Ultimately, the jurors didn’t believe that I. Lewis “Scooter” Libby, Vice President Dick Cheney’s closest adviser, had as bad a memory as he claimed.

They convicted Libby on Tuesday of lying and obstructing a leak investigation that shook the top levels of the Bush administration.

Two jurors agreed that Libby’s claim to have misremembered — not lied about — how he learned that an Iraq war critic’s wife worked at the CIA and whom he told about her simply didn’t stand up under the weight of evidence produced by prosecutors.

The jury methodically analyzed government evidence that on nine occasions during four weeks of 2003, Libby either had been told by officials that war critic Joseph Wilson’s wife, Valerie Plame, worked at the CIA or he had told other officials about her job. Even with a bad memory, he couldn’t have forgotten where she worked at the end of those four weeks as he told investigators, the jury concluded.

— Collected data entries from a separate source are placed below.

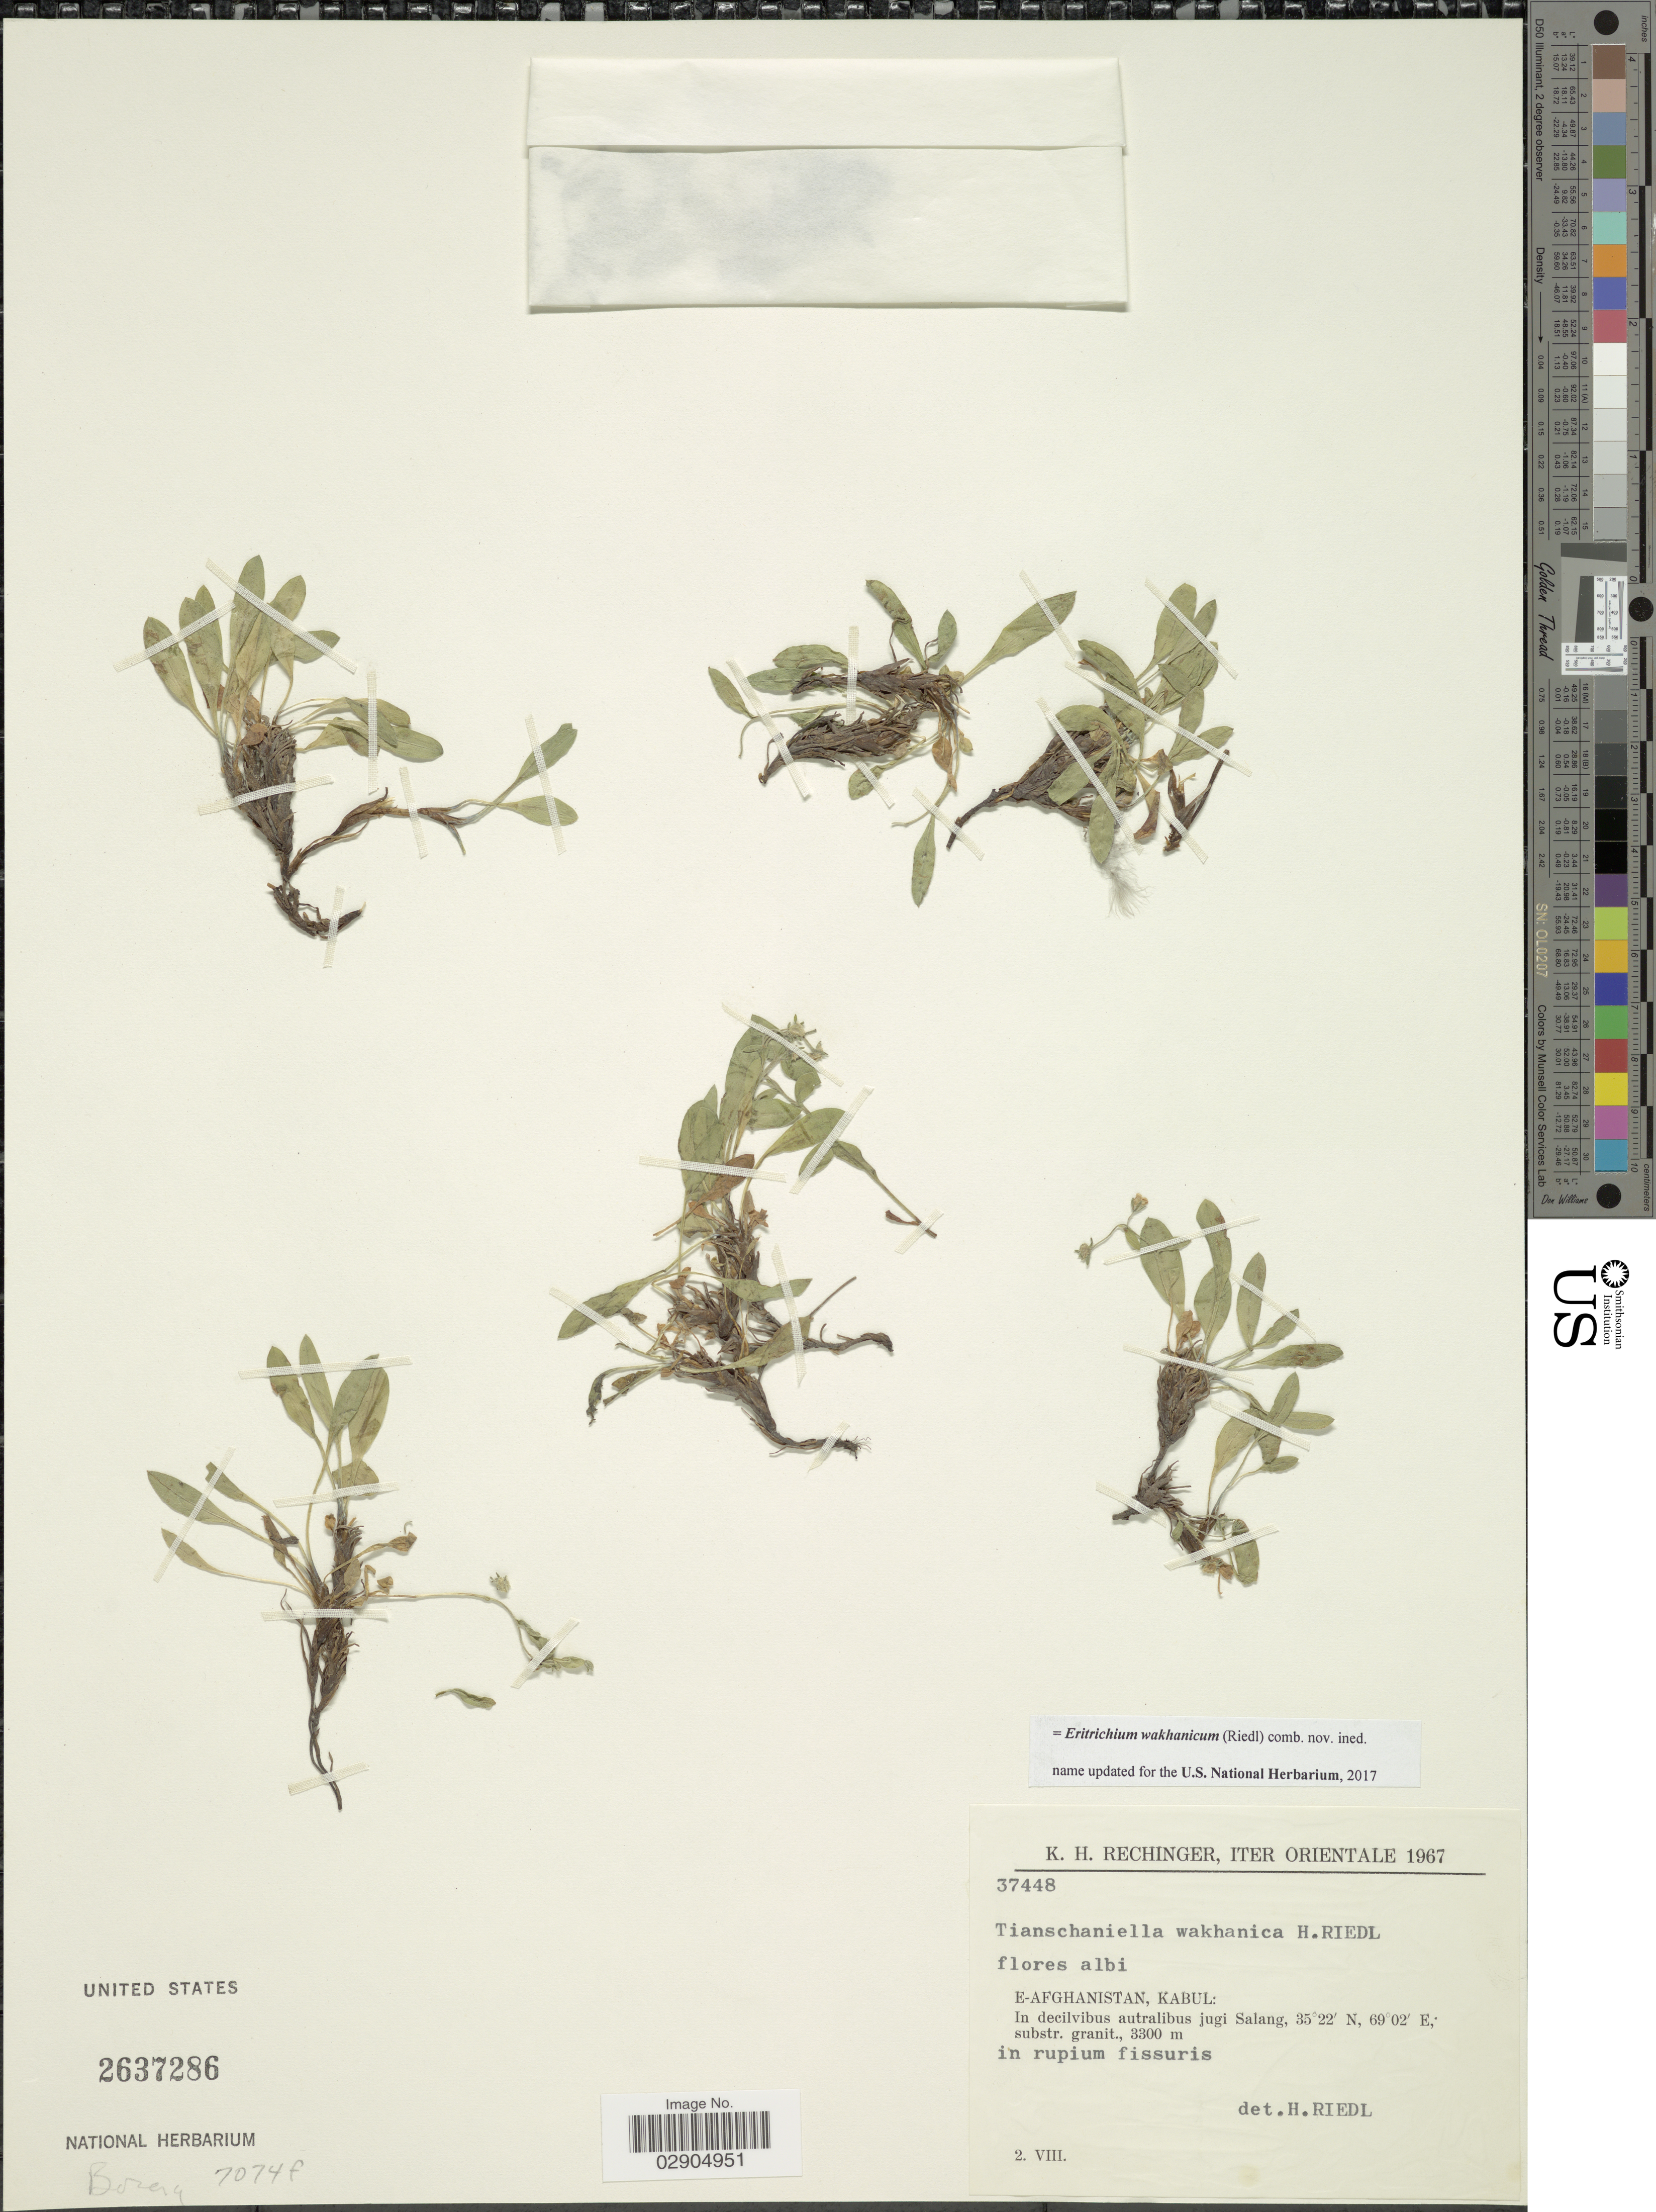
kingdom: Plantae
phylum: Tracheophyta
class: Magnoliopsida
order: Boraginales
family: Boraginaceae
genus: Eritrichium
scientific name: Eritrichium pamiricum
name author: B. Fedtsch. ex O. Fedtsch.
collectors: K. H. Rechinger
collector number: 37448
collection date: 1967-08-02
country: Afghanistan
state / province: Kabul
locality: E-Afghanistan, Kabul; In decilvibus autralibus jugi Salang. Orientale.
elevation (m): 3300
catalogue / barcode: US 2637286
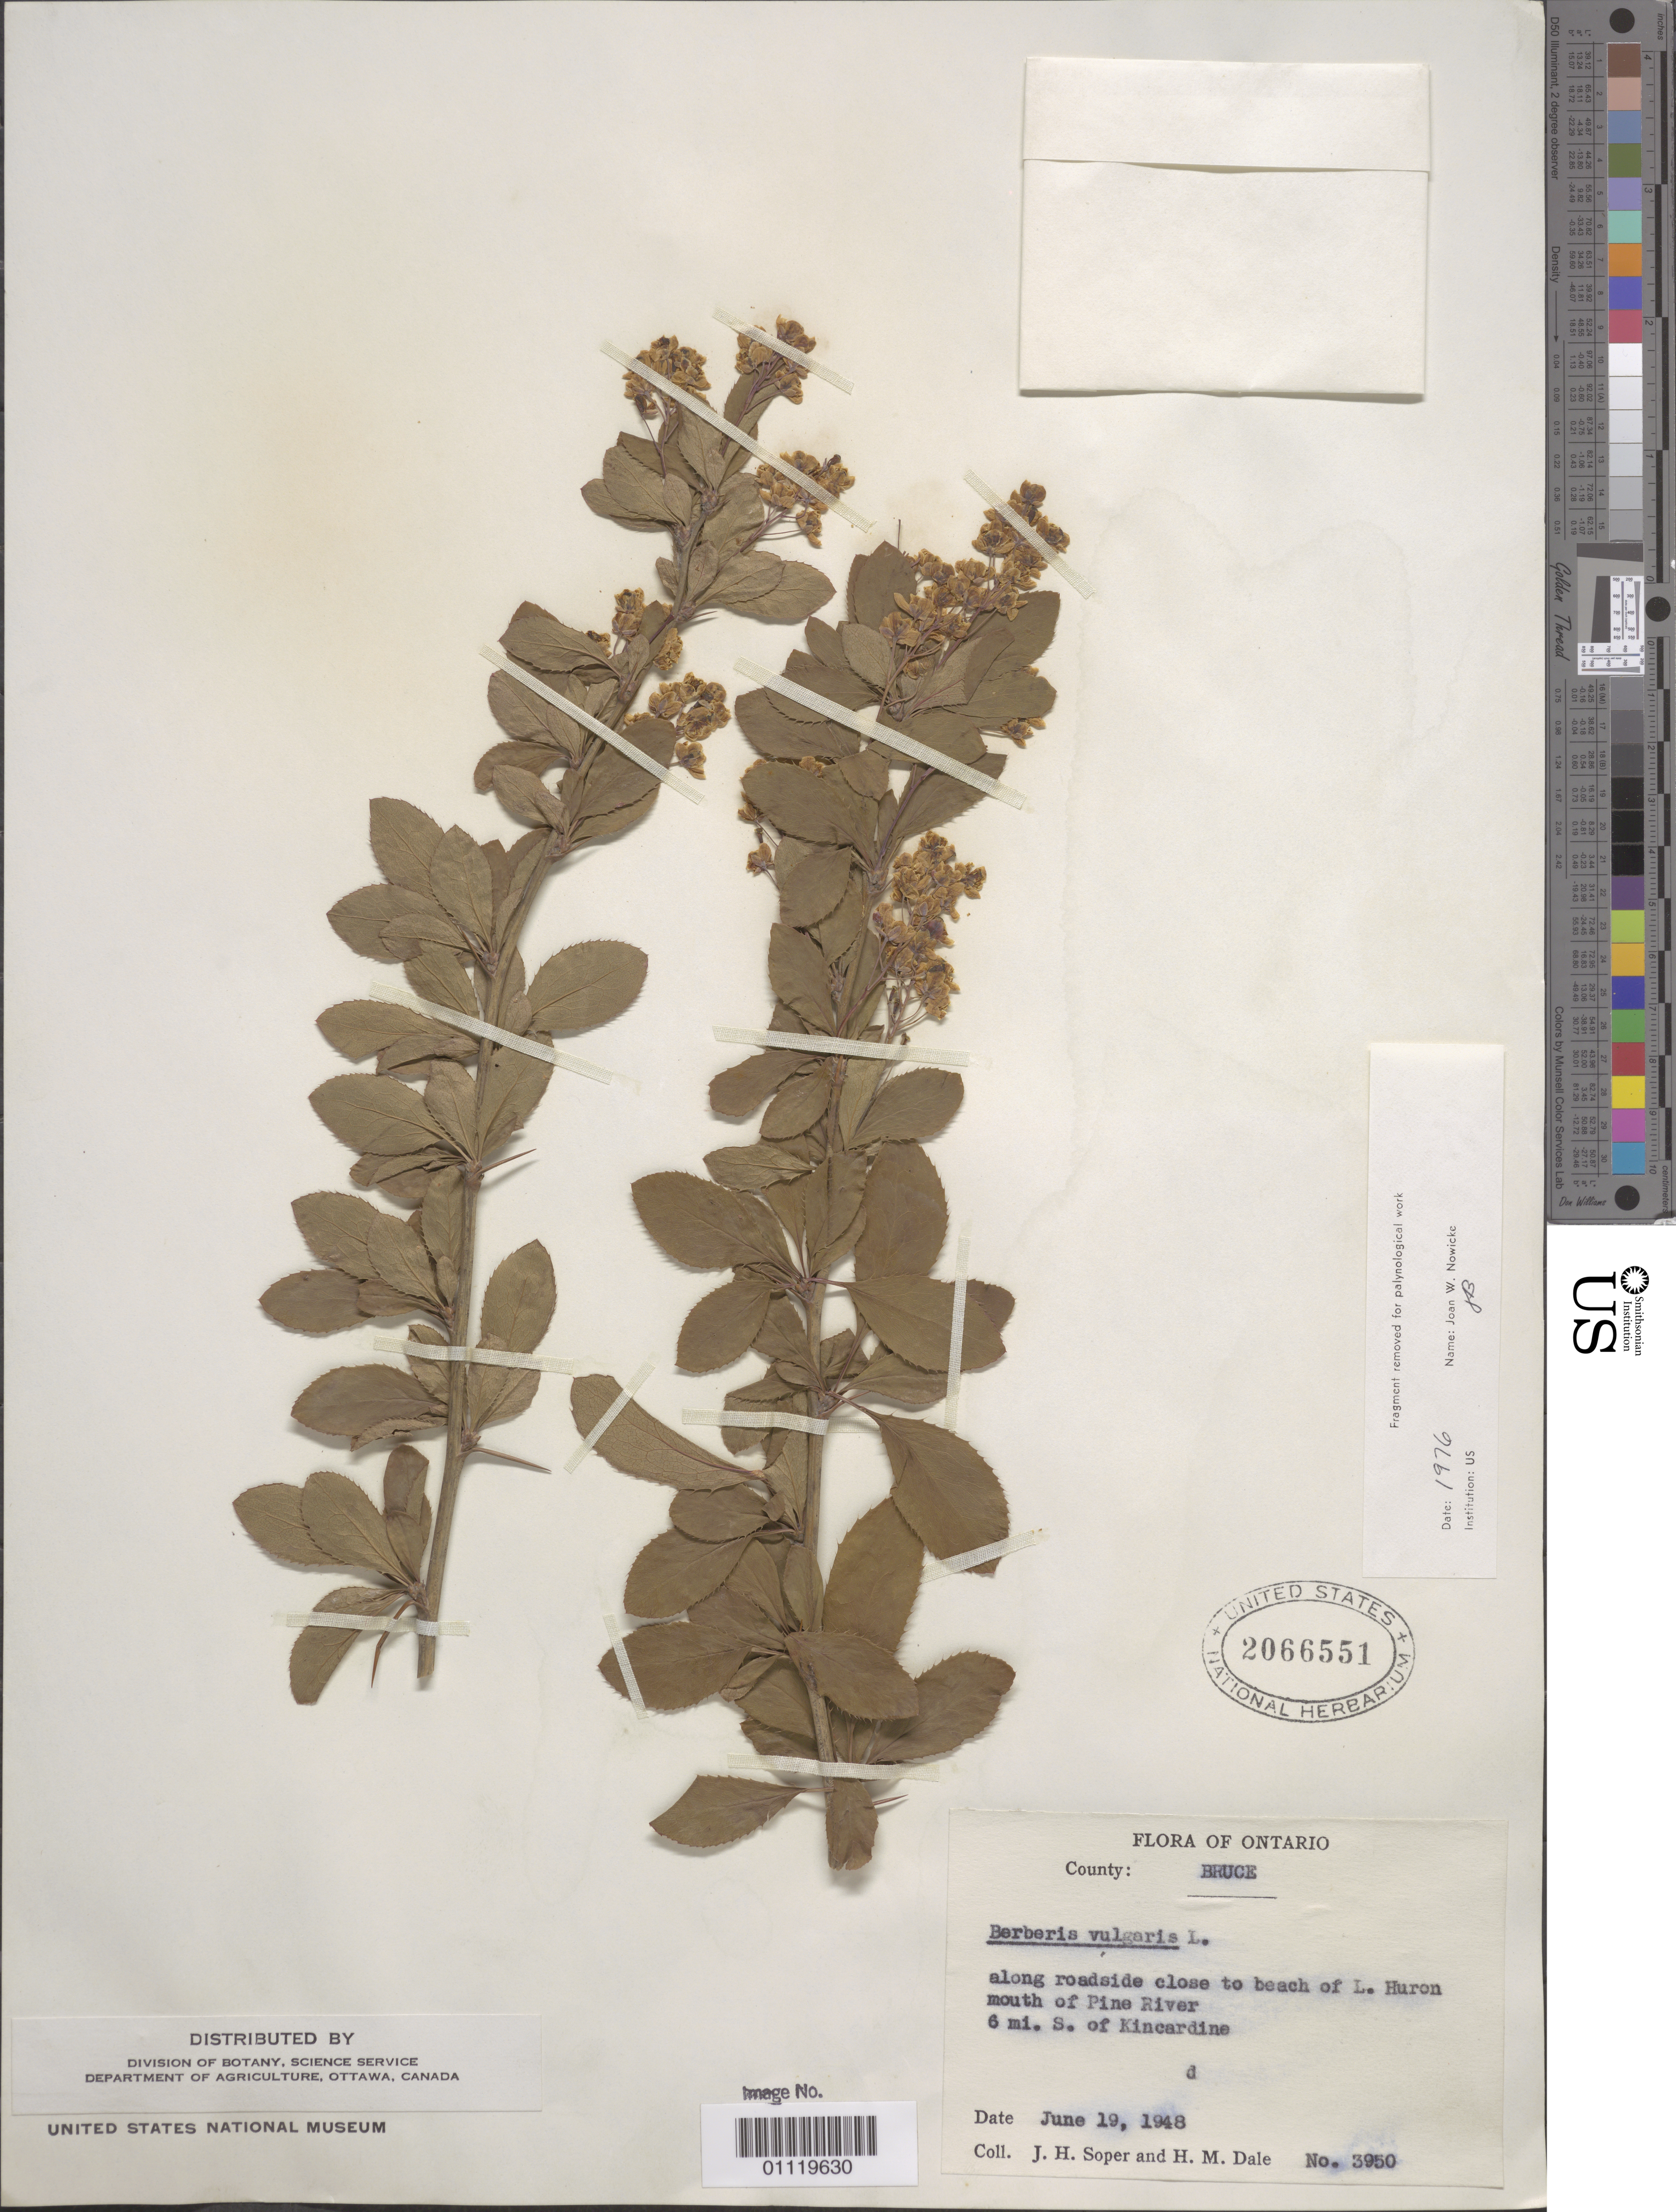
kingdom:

Libby is the highest-ranking White House official convicted in a government scandal since National Security Adviser John Poindexter in the Iran-Contra affair two decades ago.

The CIA leak case focused new attention on the Bush administration’s much-criticized handling of intelligence reports about weapons of mass destruction in the run-up to the Iraq war. The case cost Cheney his most trusted adviser, and the trial revealed Cheney’s personal obsession with criticism of the war’s justification.

Trial testimony made clear that President Bush secretly declassified a portion of the prewar intelligence estimate that Cheney quietly sent Libby to leak to Judith Miller of The New York Times in 2003 to rebut criticism by Wilson. Bush, Cheney and Libby were the only three people in the government aware of the effort.

More top reporters were ordered into court — including Miller after 85 days of resistance in jail — to testify about their confidential sources among the nation’s highest-ranking officials than in any other trial in recent memory.

Special Prosecutor Patrick Fitzgerald said the verdict closed the nearly four-year investigation into how Plame’s name and her classified job at the CIA were leaked to reporters in 2003 — just days after Wilson publicly accused the administration of doctoring prewar intelligence. No one will be charged with the leak itself, which the trial confirmed came first from then-Deputy Secretary of State Richard Armitage.

“The results are actually sad,” Fitzgerald told reporters after the verdict. “It’s sad that we had a situation where a high-level official person who worked in the office of the vice president obstructed justice and lied under oath. We wish that it had not happened, but it did.”

One juror, former Washington Post reporter Denis Collins, told reporters the jury did not believe Libby’s faulty memory defense. Juror Jeff Comer agreed.

Collins said the jurors spent a week charting the testimony and evidence on 34 poster-size pages. “There were good managerial type people on this jury who took everything apart and put it in the right place,” Collins said. “After that, it wasn’t a matter of opinion. It was just there.”

“Even if he forgot that someone told him about Mrs. Wilson, who had told him, it seemed very unlikely he would not have remembered about Mrs. Wilson,” Collins said.

Libby, not only Cheney’s chief of staff but also an assistant to Bush, was expressionless as the verdict was announced on the 10th day of deliberations. In the front row, his wife, Harriet Grant, choked out a sob and her head sank.

Libby could face up to 25 years in prison when sentenced June 5, but federal sentencing guidelines will probably prescribe far less, perhaps one to three years. Defense attorneys said they would ask for a retrial and if that fails, appeal the conviction.

“We have every confidence Mr. Libby ultimately will be vindicated,” defense attorney Theodore Wells told reporters. He said that Libby was “totally innocent and that he did not do anything wrong.”

Libby did not speak to reporters.

The president watched news of the verdict on television at the White House. Deputy press secretary Dana Perino said Bush respected the jury’s verdict but “was saddened for Scooter Libby and his family.”

In a written statement, Cheney called the verdict disappointing and said he was saddened for Libby and his family, too. “As I have said before, Scooter has served our nation tirelessly and with great distinction through many years of public service.”